You're right, but if you use an inclusive definition of 'environment', as behavioral genetic research often does, then developmental "noise" is part of the environment and if it, along with other environmental differences, were removed, then heritability would be 100%.
I think the whole section Caveats should be removed and its contents merged with other sections. That section at the beginning frontloads the article with certain notions before the topic is even properly discussed.--Victor Chmara (talk) 09:09, 24 May 2016 (UTC)[reply]

Heritability figure

I fixed a mis-citation of Plomin & von Stumm (2018).
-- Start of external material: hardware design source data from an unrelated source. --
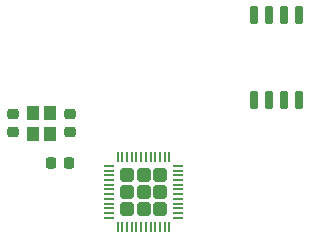
<source format=gbr>
G04 #@! TF.GenerationSoftware,KiCad,Pcbnew,5.99.0-unknown-3100cd3599~128~ubuntu20.04.1*
G04 #@! TF.CreationDate,2021-06-01T14:38:40+02:00*
G04 #@! TF.ProjectId,esp32,65737033-322e-46b6-9963-61645f706362,rev?*
G04 #@! TF.SameCoordinates,Original*
G04 #@! TF.FileFunction,Paste,Top*
G04 #@! TF.FilePolarity,Positive*
%FSLAX46Y46*%
G04 Gerber Fmt 4.6, Leading zero omitted, Abs format (unit mm)*
G04 Created by KiCad (PCBNEW 5.99.0-unknown-3100cd3599~128~ubuntu20.04.1) date 2021-06-01 14:38:40*
%MOMM*%
%LPD*%
G01*
G04 APERTURE LIST*
G04 Aperture macros list*
%AMRoundRect*
0 Rectangle with rounded corners*
0 $1 Rounding radius*
0 $2 $3 $4 $5 $6 $7 $8 $9 X,Y pos of 4 corners*
0 Add a 4 corners polygon primitive as box body*
4,1,4,$2,$3,$4,$5,$6,$7,$8,$9,$2,$3,0*
0 Add four circle primitives for the rounded corners*
1,1,$1+$1,$2,$3*
1,1,$1+$1,$4,$5*
1,1,$1+$1,$6,$7*
1,1,$1+$1,$8,$9*
0 Add four rect primitives between the rounded corners*
20,1,$1+$1,$2,$3,$4,$5,0*
20,1,$1+$1,$4,$5,$6,$7,0*
20,1,$1+$1,$6,$7,$8,$9,0*
20,1,$1+$1,$8,$9,$2,$3,0*%
G04 Aperture macros list end*
%ADD10RoundRect,0.150000X-0.150000X0.650000X-0.150000X-0.650000X0.150000X-0.650000X0.150000X0.650000X0*%
%ADD11R,1.000000X1.150000*%
%ADD12RoundRect,0.250000X-0.330000X-0.330000X0.330000X-0.330000X0.330000X0.330000X-0.330000X0.330000X0*%
%ADD13RoundRect,0.050000X-0.350000X-0.050000X0.350000X-0.050000X0.350000X0.050000X-0.350000X0.050000X0*%
%ADD14RoundRect,0.050000X-0.050000X-0.350000X0.050000X-0.350000X0.050000X0.350000X-0.050000X0.350000X0*%
%ADD15RoundRect,0.225000X0.250000X-0.225000X0.250000X0.225000X-0.250000X0.225000X-0.250000X-0.225000X0*%
%ADD16RoundRect,0.225000X0.225000X0.250000X-0.225000X0.250000X-0.225000X-0.250000X0.225000X-0.250000X0*%
G04 APERTURE END LIST*
D10*
X75405000Y-111000000D03*
X74135000Y-111000000D03*
X72865000Y-111000000D03*
X71595000Y-111000000D03*
X71595000Y-118200000D03*
X72865000Y-118200000D03*
X74135000Y-118200000D03*
X75405000Y-118200000D03*
D11*
X54300000Y-121075000D03*
X54300000Y-119325000D03*
X52900000Y-119325000D03*
X52900000Y-121075000D03*
D12*
X63680000Y-124570000D03*
X63680000Y-127430000D03*
X63680000Y-126000000D03*
X62250000Y-127430000D03*
X62250000Y-124570000D03*
X60820000Y-127430000D03*
X60820000Y-126000000D03*
X62250000Y-126000000D03*
X60820000Y-124570000D03*
D13*
X59300000Y-123800000D03*
X59300000Y-124200000D03*
X59300000Y-124600000D03*
X59300000Y-125000000D03*
X59300000Y-125400000D03*
X59300000Y-125800000D03*
X59300000Y-126200000D03*
X59300000Y-126600000D03*
X59300000Y-127000000D03*
X59300000Y-127400000D03*
X59300000Y-127800000D03*
X59300000Y-128200000D03*
D14*
X60050000Y-128950000D03*
X60450000Y-128950000D03*
X60850000Y-128950000D03*
X61250000Y-128950000D03*
X61650000Y-128950000D03*
X62050000Y-128950000D03*
X62450000Y-128950000D03*
X62850000Y-128950000D03*
X63250000Y-128950000D03*
X63650000Y-128950000D03*
X64050000Y-128950000D03*
X64450000Y-128950000D03*
D13*
X65200000Y-128200000D03*
X65200000Y-127800000D03*
X65200000Y-127400000D03*
X65200000Y-127000000D03*
X65200000Y-126600000D03*
X65200000Y-126200000D03*
X65200000Y-125800000D03*
X65200000Y-125400000D03*
X65200000Y-125000000D03*
X65200000Y-124600000D03*
X65200000Y-124200000D03*
X65200000Y-123800000D03*
D14*
X64450000Y-123050000D03*
X64050000Y-123050000D03*
X63650000Y-123050000D03*
X63250000Y-123050000D03*
X62850000Y-123050000D03*
X62450000Y-123050000D03*
X62050000Y-123050000D03*
X61650000Y-123050000D03*
X61250000Y-123050000D03*
X60850000Y-123050000D03*
X60450000Y-123050000D03*
X60050000Y-123050000D03*
D15*
X51200000Y-120975000D03*
X51200000Y-119425000D03*
D16*
X55975000Y-123600000D03*
X54425000Y-123600000D03*
D15*
X56000000Y-120975000D03*
X56000000Y-119425000D03*
M02*

</source>
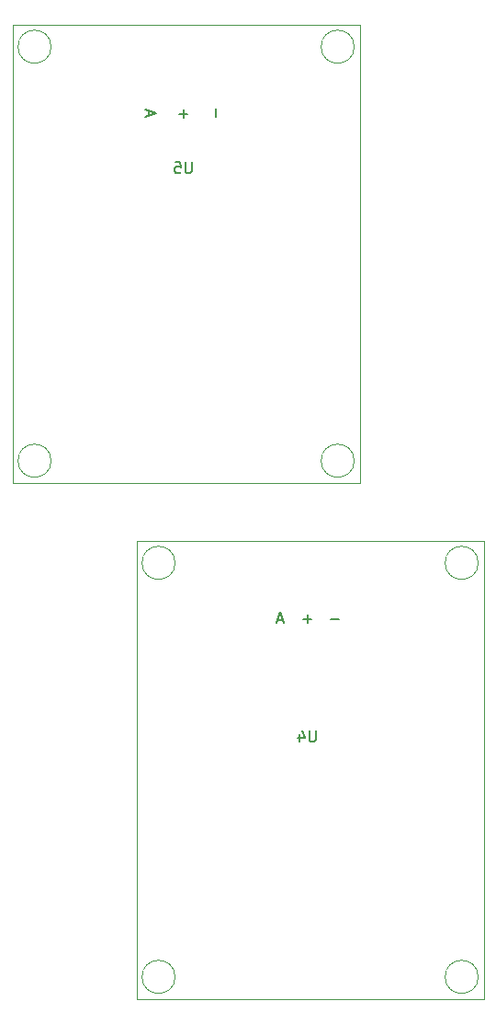
<source format=gbr>
%TF.GenerationSoftware,KiCad,Pcbnew,(5.1.10)-1*%
%TF.CreationDate,2021-09-08T13:12:46-04:00*%
%TF.ProjectId,Water_sensor,57617465-725f-4736-956e-736f722e6b69,rev?*%
%TF.SameCoordinates,Original*%
%TF.FileFunction,Legend,Bot*%
%TF.FilePolarity,Positive*%
%FSLAX46Y46*%
G04 Gerber Fmt 4.6, Leading zero omitted, Abs format (unit mm)*
G04 Created by KiCad (PCBNEW (5.1.10)-1) date 2021-09-08 13:12:46*
%MOMM*%
%LPD*%
G01*
G04 APERTURE LIST*
%ADD10C,0.120000*%
%ADD11C,0.150000*%
G04 APERTURE END LIST*
D10*
%TO.C,U4*%
X150368000Y-156210000D02*
G75*
G03*
X150368000Y-156210000I-1524000J0D01*
G01*
X122428000Y-156210000D02*
G75*
G03*
X122428000Y-156210000I-1524000J0D01*
G01*
X122428000Y-118110000D02*
G75*
G03*
X122428000Y-118110000I-1524000J0D01*
G01*
X150368000Y-118110000D02*
G75*
G03*
X150368000Y-118110000I-1524000J0D01*
G01*
X150876000Y-116078000D02*
X150876000Y-118110000D01*
X118872000Y-116078000D02*
X150876000Y-116078000D01*
X150876000Y-158242000D02*
X150876000Y-116078000D01*
X118872000Y-158242000D02*
X150876000Y-158242000D01*
X118872000Y-116078000D02*
X118872000Y-158242000D01*
X150876000Y-116078000D02*
X148844000Y-116078000D01*
%TO.C,U5*%
X138938000Y-108712000D02*
G75*
G03*
X138938000Y-108712000I-1524000J0D01*
G01*
X110998000Y-108712000D02*
G75*
G03*
X110998000Y-108712000I-1524000J0D01*
G01*
X138938000Y-70612000D02*
G75*
G03*
X138938000Y-70612000I-1524000J0D01*
G01*
X110998000Y-70612000D02*
G75*
G03*
X110998000Y-70612000I-1524000J0D01*
G01*
X139446000Y-110744000D02*
X139446000Y-68580000D01*
X107442000Y-110744000D02*
X139446000Y-110744000D01*
X107442000Y-68580000D02*
X107442000Y-110744000D01*
X139446000Y-68580000D02*
X107442000Y-68580000D01*
X123190000Y-68580000D02*
X139446000Y-68580000D01*
%TO.C,U4*%
D11*
X135381904Y-133572380D02*
X135381904Y-134381904D01*
X135334285Y-134477142D01*
X135286666Y-134524761D01*
X135191428Y-134572380D01*
X135000952Y-134572380D01*
X134905714Y-134524761D01*
X134858095Y-134477142D01*
X134810476Y-134381904D01*
X134810476Y-133572380D01*
X133905714Y-133905714D02*
X133905714Y-134572380D01*
X134143809Y-133524761D02*
X134381904Y-134239047D01*
X133762857Y-134239047D01*
X132318095Y-123356666D02*
X131841904Y-123356666D01*
X132413333Y-123642380D02*
X132080000Y-122642380D01*
X131746666Y-123642380D01*
X135000952Y-123261428D02*
X134239047Y-123261428D01*
X134620000Y-123642380D02*
X134620000Y-122880476D01*
X137540952Y-123261428D02*
X136779047Y-123261428D01*
%TO.C,U5*%
X123951904Y-81248380D02*
X123951904Y-82057904D01*
X123904285Y-82153142D01*
X123856666Y-82200761D01*
X123761428Y-82248380D01*
X123570952Y-82248380D01*
X123475714Y-82200761D01*
X123428095Y-82153142D01*
X123380476Y-82057904D01*
X123380476Y-81248380D01*
X122428095Y-81248380D02*
X122904285Y-81248380D01*
X122951904Y-81724571D01*
X122904285Y-81676952D01*
X122809047Y-81629333D01*
X122570952Y-81629333D01*
X122475714Y-81676952D01*
X122428095Y-81724571D01*
X122380476Y-81819809D01*
X122380476Y-82057904D01*
X122428095Y-82153142D01*
X122475714Y-82200761D01*
X122570952Y-82248380D01*
X122809047Y-82248380D01*
X122904285Y-82200761D01*
X122951904Y-82153142D01*
X119975333Y-76946095D02*
X119975333Y-76469904D01*
X119689619Y-77041333D02*
X120689619Y-76708000D01*
X119689619Y-76374666D01*
X123570952Y-76779428D02*
X122809047Y-76779428D01*
X123190000Y-77160380D02*
X123190000Y-76398476D01*
X126166571Y-77088952D02*
X126166571Y-76327047D01*
%TD*%
M02*

</source>
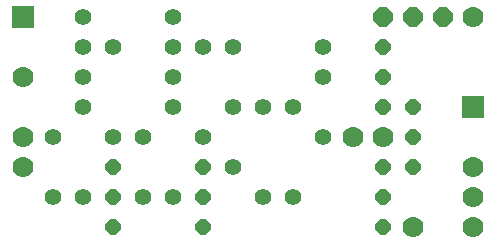
<source format=gtl>
G75*
%MOIN*%
%OFA0B0*%
%FSLAX25Y25*%
%IPPOS*%
%LPD*%
%AMOC8*
5,1,8,0,0,1.08239X$1,22.5*
%
%ADD10C,0.07000*%
%ADD11C,0.05543*%
%ADD12R,0.07500X0.07500*%
%ADD13OC8,0.06496*%
%ADD14OC8,0.05150*%
D10*
X0021000Y0031000D03*
X0021000Y0041000D03*
X0021000Y0061000D03*
X0131000Y0041000D03*
X0141000Y0041000D03*
X0171000Y0031000D03*
X0171000Y0021000D03*
X0171000Y0011000D03*
X0151000Y0011000D03*
X0171000Y0081000D03*
D11*
X0031000Y0021000D03*
X0041000Y0021000D03*
X0061000Y0021000D03*
X0071000Y0021000D03*
X0091000Y0031000D03*
X0081000Y0041000D03*
X0071000Y0051000D03*
X0061000Y0041000D03*
X0051000Y0041000D03*
X0041000Y0051000D03*
X0031000Y0041000D03*
X0041000Y0061000D03*
X0041000Y0071000D03*
X0051000Y0071000D03*
X0041000Y0081000D03*
X0071000Y0081000D03*
X0071000Y0071000D03*
X0081000Y0071000D03*
X0091000Y0071000D03*
X0071000Y0061000D03*
X0091000Y0051000D03*
X0101000Y0051000D03*
X0111000Y0051000D03*
X0121000Y0041000D03*
X0121000Y0061000D03*
X0121000Y0071000D03*
X0111000Y0021000D03*
X0101000Y0021000D03*
D12*
X0171000Y0051000D03*
X0021000Y0081000D03*
D13*
X0141000Y0081000D03*
X0151000Y0081000D03*
X0161000Y0081000D03*
D14*
X0141000Y0071000D03*
X0141000Y0061000D03*
X0141000Y0051000D03*
X0151000Y0051000D03*
X0151000Y0041000D03*
X0151000Y0031000D03*
X0141000Y0031000D03*
X0141000Y0021000D03*
X0141000Y0011000D03*
X0081000Y0011000D03*
X0081000Y0021000D03*
X0081000Y0031000D03*
X0051000Y0031000D03*
X0051000Y0021000D03*
X0051000Y0011000D03*
M02*

</source>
The heritability mentioned in that article is 50%, not 20-50%. The 20-50% figure is the percentage of the heritability for which "genome-wide association studies have successfully identified inherited genome sequence differences" (quote is from abstract of Plomin & von Stumm...see text of paper for 50% heritability figure) Jeremy.wilmer (talk) 14:46, 19 January 2018 (UTC)[reply]

When reading the abstract, I have the impression that 20% is about the genes, with 50% the heritability, so I agree. Thanks, —PaleoNeonate – 15:57, 19 January 2018 (UTC)[reply]
I have found a general problem with Plomin. I agree he 'says' 50%, but this figure comes from his own book and from another of his own papers. I did not download the book, but the other of his own references he cites estimates 80%. Plomin gets the 80% figure from another researcher which ACTUALLY said 86%. So Plomin is doing something strange with his numbers: 86% become 80% became 50% which is now falsely interpreted as 20%. How did we get from 86% down to 20%???? There is an acronym for this type of number fudging: L.Y.I.N.G.